Paquetons fruitons et Palais brûlant du collectif Glory Garrigue © Margot Dewavrin

Glory Garrigue à L’Hydre aux mille têtes

Nature peinture

 

Vous prenez-vous souvent à ressentir ce plaisir languissant qui vous anime lors d’une promenade au dehors, où les foules urbaines se raréfient, dans la nature peut-être ? Ce sont ces rapports entre désir et paysage que quatres artistes marseillais embrassent dans l’exposition Glory Garrigue présentée à la librairie L’Hydre aux mille têtes.

 

 

À l’occasion de la présentation de son livre Écologies Déviantes, Cy Lecerf Maulpoix invitait l’artiste Lazare Lazarus à investir la librairie pour donner à voir des pratiques du paysage alternatives ; alternatives aux discours de plus en plus florissants de greenwashing (ou écoblanchiment), mais alternatives aussi et surtout aux normes et injonctions qui entravent parfois insidieusement nos désirs. À son tour, Lazare invitait trois artistes, habité.e.s chacun.e à leur manière par une relation désirante avec les paysages marseillais : Clovis Deschamps-Prince, Nelo Gevers et Aurilian.

Plusieurs médiums sont ici à l’œuvre : dessins, peintures, cristaux, tentures teintes ou sculptures, faits d’autant de matériaux glanés sur les plateaux arides, comme les Créatures, vieilles palmes de palmiers, ou les ossements d’agaves que Lazare transforme en parures ; ou comme les Paquetons fruitons que Clovis et Nelo ont confectionnés avec des chutes textiles et des figues de barbarie, entre autres éléments.

Les zones plus humides ne sont pas pour autant laissées dans l’ombre. Aurilian travaille avec l’eau salée et des cristaux qui peuvent se former ici et là, et ici, comme des moules à leurs rochers, de gros agrégats scintillants se sont arrimés à des câbles métalliques pour Bonding. Clovis façonne l’argile et peint avec les ocres qu’il prélève dans ses coins secrets. À découvrir d’ailleurs, la grande peinture réalisée avec Nelo sur la vitre du patio, qui se place — à point nommé — sur le fil entre intérieur et extérieur, intériorité et extériorité.
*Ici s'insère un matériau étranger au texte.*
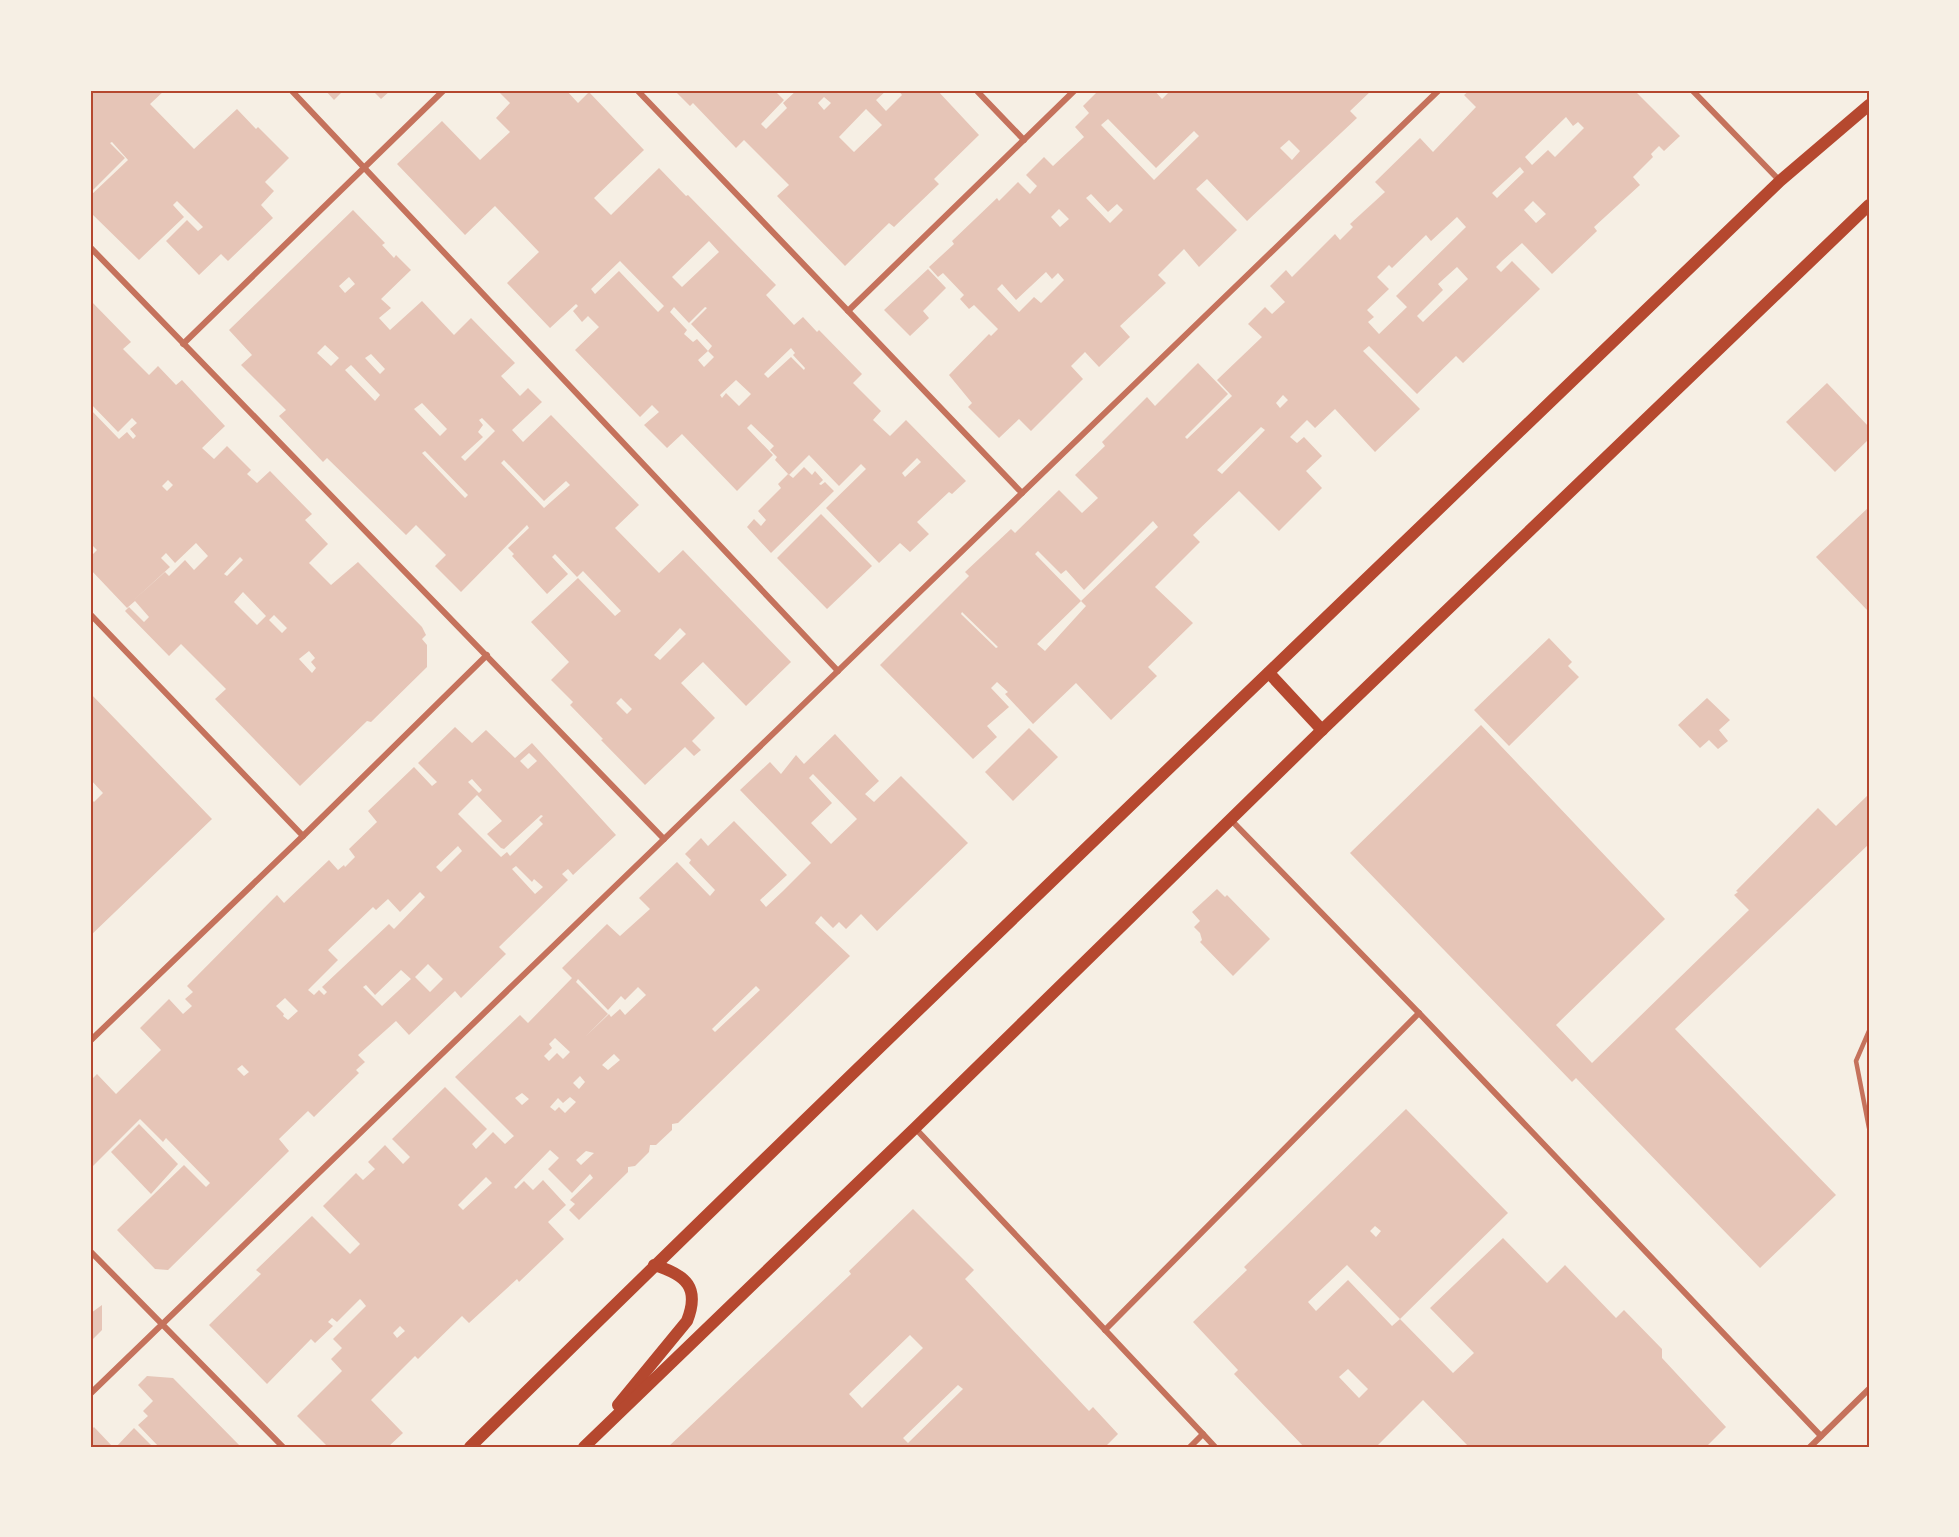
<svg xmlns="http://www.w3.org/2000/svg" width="1959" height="1537" viewBox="0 0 1959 1537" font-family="'Alegreya Sans',sans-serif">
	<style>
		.building { fill: #e6c5b7; fill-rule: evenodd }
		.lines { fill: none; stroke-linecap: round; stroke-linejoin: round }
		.service { stroke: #c5725c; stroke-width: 4.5 }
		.minor { stroke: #c5725c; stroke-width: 6 }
		.secondary { stroke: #b5482f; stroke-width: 12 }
		.neatline { fill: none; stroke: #b5482f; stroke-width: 2 }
	</style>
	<rect width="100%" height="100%" fill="#f6efe4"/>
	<g class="building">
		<polygon points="90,90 165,90 150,104 194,149 237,109 256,129 258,127 289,158 265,182 274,191 261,205 273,218 228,261 221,254 199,275 166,241 187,220 198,231 203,227 177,201 173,205 184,217 139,260 90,212 90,196 128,160 112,142 110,143 125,158 92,191 90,189"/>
		<polygon points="325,90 344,90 334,100"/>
		<polygon points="372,90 391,90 381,99"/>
		<path d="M497,90H566L578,103L589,92L644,150L594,198L611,215L659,168L686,196L688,195L776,285L766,295L794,325L803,317L817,332L819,330L862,374L853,383L881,411L873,420L890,436L906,420L966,481L952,494L949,492L917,522L929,534L910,552L900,543L879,563L826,508L866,469L861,464L839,486L809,455L789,475L775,460L777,457L770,450L774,446L751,424L747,428L773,455L737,491L682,434L667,448L644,425L659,412L652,405L640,417L575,350L599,327L588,316L582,322L573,311L578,306L576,304L550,328L507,283L539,252L495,206L465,235L397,164L442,121L480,160L510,132L496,118L510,103ZM709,241L719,252L682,287L672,277ZM620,261L664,306L658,312L619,271L595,294L591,289ZM674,307L689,323L705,307L707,308L691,324L712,346L708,351L714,357L704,367L698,360L708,351L697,339L693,342L684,334L687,330L670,312ZM791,348L795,353L793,355L805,368L804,370L791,357L768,378L764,374ZM736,380L751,394L739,406L726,393L722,398L720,395ZM917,458L921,462L905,477L902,473Z"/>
		<path d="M678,90H774L784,100L761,124L766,129L787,108L783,103L797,90H887L876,100L886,111L902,95L898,90H937L979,135L934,179L939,184L894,227L889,223L845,266L777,196L789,185L744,140L736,148L693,103L690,106L676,92ZM824,97L831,103L824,110L818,103ZM866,109L882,125L854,152L839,137Z"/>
		<path d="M1099,90H1154L1162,99L1171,90H1372L1350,111L1357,118L1247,221L1207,179L1196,189L1237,230L1199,267L1184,249L1158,275L1166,283L1120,326L1130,337L1099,367L1085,352L1071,366L1083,379L1031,431L1019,419L999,438L968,407L972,403L949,375L989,334L991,336L998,329L974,305L969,309L960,299L964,295L943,273L938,277L929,267L954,244L952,241L997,198L999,201L1018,182L1030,194L1037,186L1026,175L1044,157L1053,166L1084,137L1075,127L1089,113L1083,106ZM1108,119L1156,168L1194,131L1199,136L1154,180L1101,125ZM1289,140L1300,151L1292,160L1280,148ZM1091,194L1108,212L1117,204L1123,210L1110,223L1086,198ZM1059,209L1069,219L1060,227L1051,217ZM1046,272L1052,279L1058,273L1064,280L1041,303L1034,297L1019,312L997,289L1002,284L1016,300Z"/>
		<path d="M1470,90H1634L1680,136L1664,151L1659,146L1651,154L1653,157L1633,177L1640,185L1594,227L1597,231L1552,274L1522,243L1502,261L1496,267L1501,272L1512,261L1540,289L1463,363L1456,356L1417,394L1369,346L1363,351L1420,409L1375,452L1335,409L1315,428L1307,420L1290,437L1297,443L1304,437L1322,456L1306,471L1322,488L1279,531L1239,491L1193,535L1200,542L1155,587L1193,623L1148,667L1157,676L1111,720L1076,683L1033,724L1005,694L1008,692L997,682L991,688L1009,707L987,726L997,737L973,759L880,665L969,576L965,572L1011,529L1015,533L1059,490L1082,513L1098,498L1075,475L1105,446L1102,442L1147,397L1155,406L1198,363L1228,394L1185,437L1187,439L1232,396L1217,380L1262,337L1248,324L1265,307L1272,314L1285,302L1270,286L1286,270L1292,277L1335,234L1340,240L1353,227L1350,224L1385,192L1375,182L1420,138L1433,152L1476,107L1464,95ZM1566,117L1573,126L1578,122L1584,128L1555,157L1548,150L1532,165L1525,157ZM1520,167L1524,172L1497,198L1492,193ZM1533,201L1546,214L1536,223L1524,210ZM1457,217L1466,227L1396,296L1407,307L1379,334L1368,322L1374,317L1367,310L1389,289L1377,277L1389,265L1392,268L1426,235L1431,241ZM1457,267L1468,279L1423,322L1417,316L1443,290L1438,284ZM1283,395L1288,400L1280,408L1276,403ZM1261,427L1265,430L1222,474L1217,470ZM1153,521L1158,527L1081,601L1086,606L1045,651L1037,644L1081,601L1035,554L1038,551L1061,574L1066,570L1084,590ZM962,612L998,647L996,648L961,614Z"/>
		<path d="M353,210L385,243L382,245L394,258L396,255L411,270L381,299L391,308L379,318L390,330L422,301L454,335L471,318L515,363L501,376L520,396L528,388L542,402L512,430L523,442L551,415L639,505L615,528L659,573L683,550L791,662L746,706L703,662L681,683L715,718L692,741L701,750L694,756L685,747L645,785L601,740L603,739L570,705L573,702L551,680L569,662L531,622L578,578L615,616L621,611L583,571L577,577L555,554L552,557L568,574L547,594L512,556L514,554L508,548L529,528L527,525L461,592L435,566L446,555L416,525L406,535L327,458L323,462L279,416L286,410L241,365L252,355L229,330ZM349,277L355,284L345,293L339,286ZM325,345L339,358L331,366L317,353ZM371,354L385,369L380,374L365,358ZM351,365L380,395L375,401L345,370ZM422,403L447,429L440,436L414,409ZM482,418L495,431L465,461L461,457L483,437L478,432L483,425L479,420ZM425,451L468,495L465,498L422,453ZM504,460L544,501L566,481L570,485L544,508L501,463ZM680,628L686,634L660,660L654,655ZM621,698L632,709L627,714L616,703Z"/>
		<polygon points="928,269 946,288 923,311 929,318 910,336 884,310"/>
		<path d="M90,300L131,342L123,349L149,375L158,366L176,385L182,380L225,426L202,448L214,459L227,446L251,470L247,474L257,483L270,471L312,514L305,520L328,544L309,563L331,585L358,562L422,627L426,635L422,639L427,645V667L371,722L367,721L300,786L215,699L226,689L181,644L169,656L125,611L129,607L144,622L149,617L135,601L127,608L90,569V557L97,550L90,543V409L119,439L127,432L133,439L136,436L130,429L137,423L132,418L118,432L90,403ZM168,480L173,485L167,491L162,486ZM196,543L208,556L194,570L185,560L169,576L165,572L135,599L170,567L161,558L166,553L175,563ZM240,557L243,560L227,576L224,574ZM243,592L266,616L257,625L234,602ZM274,615L287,628L282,633L269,620ZM309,651L315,658L311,662L316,668L312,673L299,659Z"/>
		<polygon points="1827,383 1869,427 1869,439 1835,472 1786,422"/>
		<polygon points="804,467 812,475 815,471 823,480 819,484 821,485 825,482 834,491 771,553 747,527 754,519 761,526 766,520 758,511 781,488 778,484 788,474 793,478"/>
		<polygon points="1869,507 1869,612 1816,557"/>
		<polygon points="821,514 872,566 827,609 777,558"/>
		<polygon points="1549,638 1572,662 1568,666 1579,677 1509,746 1474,710"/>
		<polygon points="90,693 212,819 90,936 90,798 94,802 103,793 90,779"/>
		<polygon points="1707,698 1730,720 1719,730 1728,741 1718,749 1709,740 1700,748 1678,725"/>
		<polygon points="1481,725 1665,919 1556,1025 1592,1063 1749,910 1734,895 1738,892 1736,891 1818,808 1836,826 1869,794 1869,844 1675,1029 1836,1195 1760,1268 1576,1078 1572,1082 1350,853"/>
		<path d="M455,727L472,743L486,730L515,758L532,743L616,835L573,875L568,869L562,874L568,880L499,947L506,954L461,998L455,991L409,1035L396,1021L358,1055L365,1062L356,1070L359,1073L314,1117L308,1111L279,1139L289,1151L168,1270L155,1269L117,1230L184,1165L206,1187L210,1183L166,1138L163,1142L140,1119L90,1169V1081L97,1074L116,1094L161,1050L140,1028L169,999L183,1014L192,1006L185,999L193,992L187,986L277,895L284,903L329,860L338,870L344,865L345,867L355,857L349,849L377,822L368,811L414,767L432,786L437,782L418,763ZM529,753L537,761L528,769L520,761ZM472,779L482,790L479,793L468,782ZM477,795L502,821L487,834L501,848L504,849L541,815L543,816L539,820L543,824L510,856L507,852L501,857L458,814ZM458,846L462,851L441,872L436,867ZM516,866L532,882L534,879L543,887L535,894L512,869ZM420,892L425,897L394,929L389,924L322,987L327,992L324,995L319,990L314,995L308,990L338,960L328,950L373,907L376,910L388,899L400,912ZM428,964L443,979L430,992L415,977ZM401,970L411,979L382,1006L363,987L366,985L375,995ZM285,998L298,1011L288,1020L283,1016L284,1014L276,1006ZM242,1065L249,1072L244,1076L237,1069Z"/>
		<polygon points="1029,728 1058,757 1013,801 985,772"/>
		<path d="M835,734L879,781L865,794L874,802L901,776L968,843L877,931L861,914L846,929L839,922L833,928L821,916L815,923L850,956L678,1123L672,1124V1130L656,1145H650L649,1152L635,1166L628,1167V1172L579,1220L569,1210L575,1204L570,1200L593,1178L590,1174L572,1193L548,1169L559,1158L550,1150L514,1187L516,1189L524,1181L533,1190L543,1180L566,1205L548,1222L564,1239L519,1282L517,1279L469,1323L462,1316L418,1359L415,1356L371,1400L403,1433L388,1447H328L297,1416L342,1371L331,1359L342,1348L333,1339L366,1306L362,1301L360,1299L337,1322L332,1318L328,1322L333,1326L315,1343L311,1339L267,1384L209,1325L261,1274L256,1270L312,1216L350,1254L360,1244L323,1206L356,1173L363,1180L375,1169L368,1162L385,1145L403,1164L410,1157L392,1139L445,1087L487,1129L472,1144L476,1149L493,1132L505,1144L514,1136L455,1077L520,1015L528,1023L572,978L562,968L607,924L620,936L650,909L639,898L677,862L710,896L715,890L689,863L691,860L685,854L701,838L708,846L734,821L787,875L760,900L766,907L783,891L811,863L740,790L770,762L781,774L796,755L804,764ZM813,774L857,819L831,844L811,823L832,803L809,778ZM578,979L608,1010L621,996L625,1000L638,987L646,995L625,1015L620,1009L611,1017L609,1014L586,1036L608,1014L576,982ZM756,986L760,990L715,1032L712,1029ZM555,1038L570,1052L563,1059L557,1053L549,1061L544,1056L552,1048L549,1044ZM614,1054L620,1060L608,1070L602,1065ZM580,1076L585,1082L579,1089L573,1083ZM522,1093L529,1099L522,1105L515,1098ZM570,1097L576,1102L565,1113L559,1107L555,1111L550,1107L558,1098L563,1103ZM586,1151L594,1153L581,1165L576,1160ZM486,1177L492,1183L463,1210L458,1205ZM400,1326L405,1331L397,1338L393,1333Z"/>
		<polygon points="1217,889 1225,897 1227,895 1270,939 1233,976 1200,942 1202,940 1200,933 1194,927 1200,921 1192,912"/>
		<path d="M1406,1109L1508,1213L1400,1319L1347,1265L1308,1302L1316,1311L1348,1280L1392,1326L1400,1319L1453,1373L1474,1353L1430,1308L1503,1238L1547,1283L1565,1265L1616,1318L1624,1310L1662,1349V1358L1726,1427L1706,1447H1469L1423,1400L1376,1447H1304L1234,1374L1238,1370L1193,1322L1247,1270L1244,1267ZM1375,1226L1381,1231L1376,1237L1370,1231ZM1348,1369L1368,1389L1359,1398L1339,1377Z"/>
		<polygon points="139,1124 178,1164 151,1194 111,1152"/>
		<path d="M913,1209L974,1270L965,1279L1089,1411L1093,1407L1118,1434L1105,1447H668L851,1274L849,1271ZM910,1335L923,1348L862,1408L849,1394ZM958,1385L963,1389L908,1443L903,1438Z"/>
		<polygon points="102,1305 102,1330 90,1342 90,1311 91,1313"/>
		<polygon points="147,1376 173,1378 241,1447 159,1447 138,1425 148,1416 143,1411 153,1401 138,1385"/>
		<polygon points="94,1427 113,1447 90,1447 90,1431"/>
		<polygon points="134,1428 153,1447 116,1447"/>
	</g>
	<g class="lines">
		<polyline class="service" points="1869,1031 1856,1061 1869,1128"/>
		<g class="minor">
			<polyline points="291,90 838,671"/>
			<polyline points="637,90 1022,493"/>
			<polyline points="976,90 1024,140"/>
			<polyline points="1692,90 1780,181"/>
			<polyline points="90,247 664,839"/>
			<polyline points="848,311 1075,90"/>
			<polyline points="183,344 444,90"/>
			<polyline points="90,614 303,836 90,1041"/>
			<polyline points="1231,820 1419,1013 1821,1436"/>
			<polyline points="303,836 487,655"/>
			<polyline points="915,1128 1203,1434 1190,1447"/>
			<polyline points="90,1251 283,1447"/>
			<polyline points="1105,1330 1419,1013"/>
			<polyline points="90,1394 1439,90"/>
			<polyline points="1203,1434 1215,1447"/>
			<polyline points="1810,1447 1869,1389"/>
		</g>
		<g class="secondary">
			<polyline points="1269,673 1322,730"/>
			<path d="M618,1405L687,1321C700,1288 687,1275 654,1265"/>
			<path d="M470,1447C903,1021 1343,602 1780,181L1869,105"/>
			<polyline points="584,1447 915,1128 1322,730 1869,205"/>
		</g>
	</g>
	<rect width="1959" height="1537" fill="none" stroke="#f6efe4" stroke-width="183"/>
	<rect x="92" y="92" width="1776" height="1354" class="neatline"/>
</svg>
Ce fil, c’est en fait aussi le corps. La relation avec les corps pourrait certes paraître évidente dans des discours du désir ! En effet, les quelques dessins offrent des corps figurés, comme dans Le Temps, silence, attention d’Aurilian qui fait danser ses personnages, ou avec les corps cagoulés de Lazare qui se caressent au centre de très fins détails végétaux et minéraux peuplant ses dessins. Mais dans ces œuvres, la relation au corps s’exprime aussi via les matières : le textile n’est-il pas la « vitre du patio » de l’humanité ? Notre barrière, à la fois intime et publique, entre le dedans et le dehors ?

Et cette barrière, Clovis la pense également en modelant de la vaisselle d’argile. Il propose souvent à son public d’y boire et d’y manger, comme les personnes présentes pour l’inauguration ont été vernies d’en faire l’expérience ! La psychanalyse pourrait oblitérer : et d’une, une première pulsion sexuelle primaire assouvie.

Vous l’aurez compris, l’exposition pense la notion de désir généreusement.

Glory Garrigue, clin d’œil coquin au gloryhole et maline sublimation du paysage provencal, est aussi l’invitation des artistes à placer notre point de vue depuis d’autres perspectives, à explorer notre rapport au monde, notre désir du monde, à présenter notre intimité aux textures, aux formes, à des douces couleurs organiques et aux sensations que nous laisse notre univers parfois si insaisissable.

 

Margot Dewavrin

 

Glory Garrigue : jusqu’au 15/02 à L’Hydre aux mille têtes (96 rue St Savournin, Marseille 1er).